Segment Start: EXERCISE DATA
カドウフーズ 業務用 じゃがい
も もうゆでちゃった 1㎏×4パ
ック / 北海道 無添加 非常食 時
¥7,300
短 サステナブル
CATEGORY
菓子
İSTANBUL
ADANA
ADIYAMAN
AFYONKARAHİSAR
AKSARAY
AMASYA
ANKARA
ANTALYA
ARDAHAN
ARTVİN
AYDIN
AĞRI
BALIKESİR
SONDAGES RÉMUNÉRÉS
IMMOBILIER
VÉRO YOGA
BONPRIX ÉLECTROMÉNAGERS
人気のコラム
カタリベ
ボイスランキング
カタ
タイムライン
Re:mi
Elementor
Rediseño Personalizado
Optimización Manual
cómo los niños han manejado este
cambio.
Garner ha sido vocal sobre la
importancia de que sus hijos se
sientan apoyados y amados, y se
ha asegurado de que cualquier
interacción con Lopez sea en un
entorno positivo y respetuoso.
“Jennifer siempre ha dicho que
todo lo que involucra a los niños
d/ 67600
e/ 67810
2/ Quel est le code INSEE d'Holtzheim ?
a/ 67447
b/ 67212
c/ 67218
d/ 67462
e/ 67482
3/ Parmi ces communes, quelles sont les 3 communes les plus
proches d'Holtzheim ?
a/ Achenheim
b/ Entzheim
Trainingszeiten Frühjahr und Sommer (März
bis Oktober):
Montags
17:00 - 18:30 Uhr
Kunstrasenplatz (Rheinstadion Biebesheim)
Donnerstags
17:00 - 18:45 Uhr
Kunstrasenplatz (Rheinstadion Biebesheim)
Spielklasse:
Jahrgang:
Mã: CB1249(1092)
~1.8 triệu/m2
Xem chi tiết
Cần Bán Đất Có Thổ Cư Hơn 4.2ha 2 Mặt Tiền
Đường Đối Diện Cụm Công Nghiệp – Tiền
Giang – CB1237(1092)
Segment End: EXERCISE DATA
- _EXERCISE AIM_: Rewrite every line of the rows above as a numbered list, leaving out any blank lines.

- _EXERCISE OUTPUT_:
1. カドウフーズ 業務用 じゃがい
2. も もうゆでちゃった 1㎏×4パ
3. ック / 北海道 無添加 非常食 時
4. ¥7,300
5. 短 サステナブル
6. CATEGORY
7. 菓子
8. İSTANBUL
9. ADANA
10. ADIYAMAN
11. AFYONKARAHİSAR
12. AKSARAY
13. AMASYA
14. ANKARA
15. ANTALYA
16. ARDAHAN
17. ARTVİN
18. AYDIN
19. AĞRI
20. BALIKESİR
21. SONDAGES RÉMUNÉRÉS
22. IMMOBILIER
23. VÉRO YOGA
24. BONPRIX ÉLECTROMÉNAGERS
25. 人気のコラム
26. カタリベ
27. ボイスランキング
28. カタ
29. タイムライン
30. Re:mi
31. Elementor
32. Rediseño Personalizado
33. Optimización Manual
34. cómo los niños han manejado este
35. cambio.
36. Garner ha sido vocal sobre la
37. importancia de que sus hijos se
38. sientan apoyados y amados, y se
39. ha asegurado de que cualquier
40. interacción con Lopez sea en un
41. entorno positivo y respetuoso.
42. “Jennifer siempre ha dicho que
43. todo lo que involucra a los niños
44. d/ 67600
45. e/ 67810
46. 2/ Quel est le code INSEE d'Holtzheim ?
47. a/ 67447
48. b/ 67212
49. c/ 67218
50. d/ 67462
51. e/ 67482
52. 3/ Parmi ces communes, quelles sont les 3 communes les plus
53. proches d'Holtzheim ?
54. a/ Achenheim
55. b/ Entzheim
56. Trainingszeiten Frühjahr und Sommer (März
57. bis Oktober):
58. Montags
59. 17:00 - 18:30 Uhr
60. Kunstrasenplatz (Rheinstadion Biebesheim)
61. Donnerstags
62. 17:00 - 18:45 Uhr
63. Kunstrasenplatz (Rheinstadion Biebesheim)
64. Spielklasse:
65. Jahrgang:
66. Mã: CB1249(1092)
67. ~1.8 triệu/m2
68. Xem chi tiết
69. Cần Bán Đất Có Thổ Cư Hơn 4.2ha 2 Mặt Tiền
70. Đường Đối Diện Cụm Công Nghiệp – Tiền
71. Giang – CB1237(1092)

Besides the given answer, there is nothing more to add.